Fashion on the Golden Globes 2018 red carpet
By Brittney MacDonald, Life & Style Editor
If you were to see me in person, you might fully comprehend what I mean when I say that I love the colour—or “shade” for all you sticklers—black. The majority of my wardrobe makes me look like a trendy Tumblr slob applying for the Defense Against the Dark Arts teaching position at Hogwarts. So, when I learned that pretty much everyone attending the Golden Globes this year would be walking the red carpet looking like they were about to stomp the yard at the world’s most fashionable funeral, I was ecstatic!
After I got over my initial happiness, I did go to the effort of finding out why everyone was donning black this year. Unfortunately—or perhaps fortunately, depending on how you view it—it was to protest the rampant sexual harassment in Hollywood. This made the feminist in me kind of mad, but also kind of happy. I love when fashion has a purpose other than just “looking good.” That being said, there were a couple low-lights to this year’s event, so let’s talk about that.
The first misstep of the night was Saoirse Ronan, wearing a black and silver asymmetrical gown from Atelier Versace. The gown itself is beautiful, but putting a dress with such wide shoulder pads on such a petite figure creates fit issues where there shouldn’t be. Not saying that petite people can’t wear shoulder pads, but you do have to be careful with how extreme you go. Had Versace tailored the shoulder pads better, this would have been a great way for Ronan to give the illusion of a much more powerful silhouette. However, because the shoulder pads are so large, it also throws the bust of the dress off so the outline of the shoulder pads is very apparent when it should look seamless.
Next up is Outlander star Catriona Balfe wearing Chanel. Unlike Ronan, I don’t think there is any way of saving this look—it’s just hideous. Looking at runway photos, even the model looked ridiculous. The problem with this dress is that it is weirdly proportioned. Not enough so that it is cool, but just enough that it makes whomever is wearing it look like they have a super long torso with tiny little legs.

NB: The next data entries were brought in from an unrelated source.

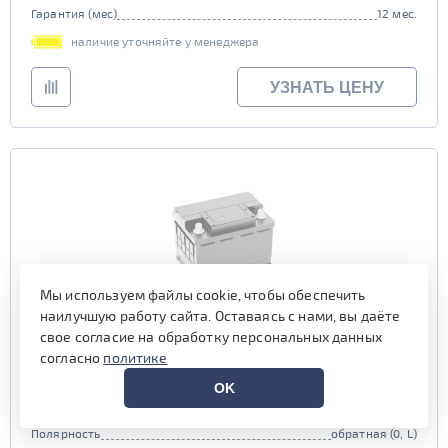
Гарантия (мес)
12 мес.
наличие уточняйте у менеджера
УЗНАТЬ ЦЕНУ
Мы используем файлы cookie, чтобы обеспечить
наилучшую работу сайта. Оставаясь с нами, вы даёте
свое согласие на обработку персональных данных
FireBall 100 обр (L5.0)
согласно
политике
OK
Емкость (Ач)
100
Пусковой ток (А)
810
Полярность
обратная (0, L)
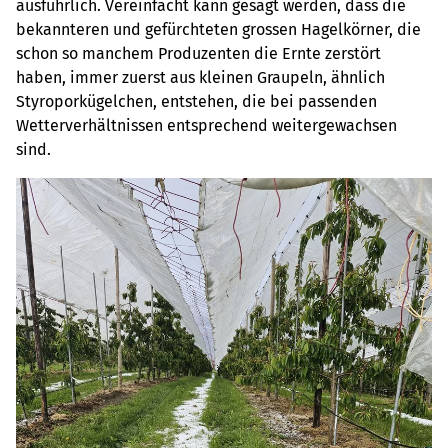
ausführlich. Vereinfacht kann gesagt werden, dass die
bekannteren und gefürchteten grossen Hagelkörner, die
schon so manchem Produzenten die Ernte zerstört
haben, immer zuerst aus kleinen Graupeln, ähnlich
Styroporkügelchen, entstehen, die bei passenden
Wetterverhältnissen entsprechend weitergewachsen
sind.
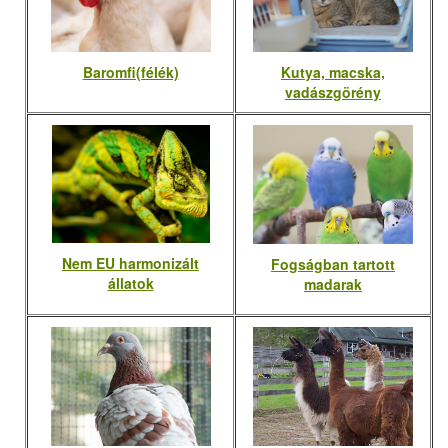
Baromfi(félék)
Kutya, macska,
vadászgörény
Nem EU harmonizált
Fogságban tartott
állatok
madarak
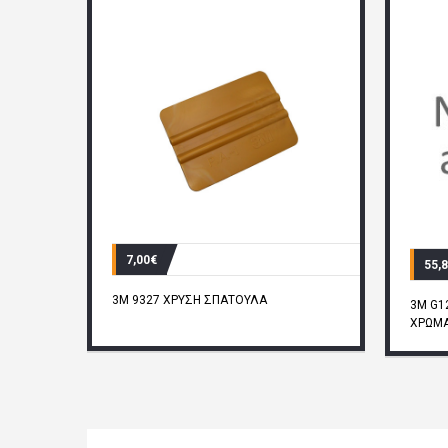
7,00€
55,
3M 9327 ΧΡΥΣΗ ΣΠΑΤΟΥΛΑ
3M G1
ΧΡΩΜΑ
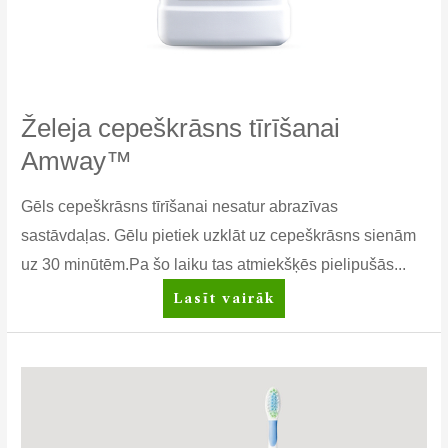
Želeja cepeškrāsns tīrīšanai
Amway™
Gēls cepeškrāsns tīrīšanai nesatur abrazīvas
sastāvdaļas. Gēlu pietiek uzklāt uz cepeškrāsns sienām
uz 30 minūtēm.Pa šo laiku tas atmiekšķēs pielipušās...
Želeja
Lasīt vairāk
cepeškrāsns
tīrīšanai
Amway™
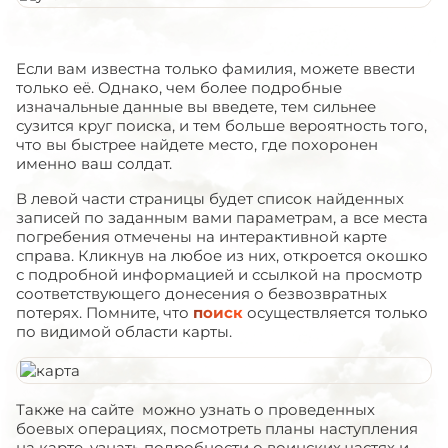
Если вам известна только фамилия, можете ввести
только её. Однако, чем более подробные
изначальные данные вы введете, тем сильнее
сузится круг поиска, и тем больше вероятность того,
что вы быстрее найдете место, где похоронен
именно ваш солдат.
В левой части страницы будет список найденных
записей по заданным вами параметрам, а все места
погребения отмечены на интерактивной карте
справа. Кликнув на любое из них, откроется окошко
с подробной информацией и ссылкой на просмотр
соответствующего донесения о безвозвратных
потерях. Помните, что
поиск
осуществляется только
по видимой области карты.
Также на сайте можно узнать о проведенных
боевых операциях, посмотреть планы наступления
на карте, узнать подробности о воинских частях и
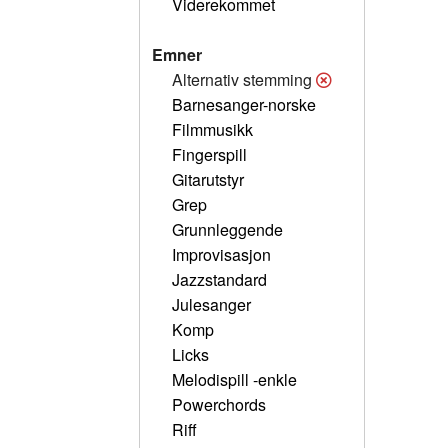
Viderekommet
Emner
Alternativ stemming
Barnesanger-norske
Filmmusikk
Fingerspill
Gitarutstyr
Grep
Grunnleggende
Improvisasjon
Jazzstandard
Julesanger
Komp
Licks
Melodispill -enkle
Powerchords
Riff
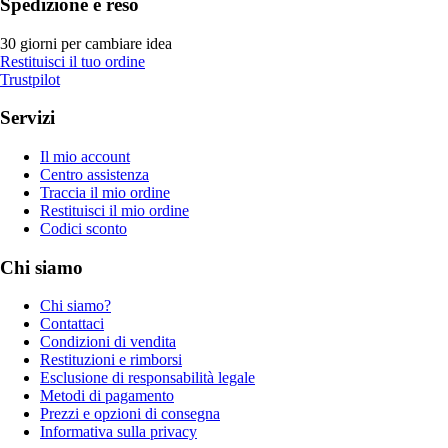
Spedizione e reso
30 giorni per cambiare idea
Restituisci il tuo ordine
Trustpilot
Servizi
Il mio account
Centro assistenza
Traccia il mio ordine
Restituisci il mio ordine
Codici sconto
Chi siamo
Chi siamo?
Contattaci
Condizioni di vendita
Restituzioni e rimborsi
Esclusione di responsabilità legale
Metodi di pagamento
Prezzi e opzioni di consegna
Informativa sulla privacy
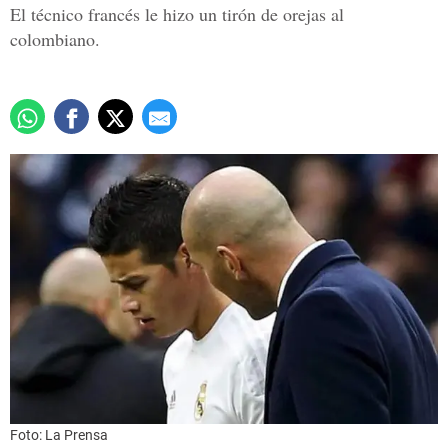
El técnico francés le hizo un tirón de orejas al
colombiano.
Foto: La Prensa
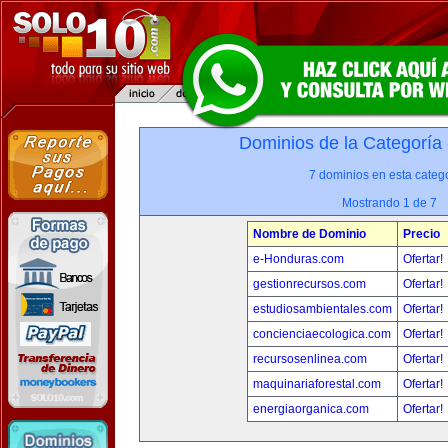
Dominios de la Categoría
7 dominios en esta catego
Mostrando 1 de 7
Nombre de Dominio
Precio
e-Honduras.com
Ofertar!
gestionrecursos.com
Ofertar!
estudiosambientales.com
Ofertar!
concienciaecologica.com
Ofertar!
recursosenlinea.com
Ofertar!
maquinariaforestal.com
Ofertar!
energiaorganica.com
Ofertar!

The issue here is that the seam for the ruffle at the bottom is designed to be just below the knee, when—in this style of dress—it should hit directly above it, partially for movement’s sake: It makes it easier to walk, but it also exaggerates a woman’s natural shape, i.e. it hugs the curve of her thighs and hips before tapering down. When the seam is below the knee it gives the illusion that the knee is a lot lower down on the leg, which in turn throws off the entire look and sections the body in a strange way.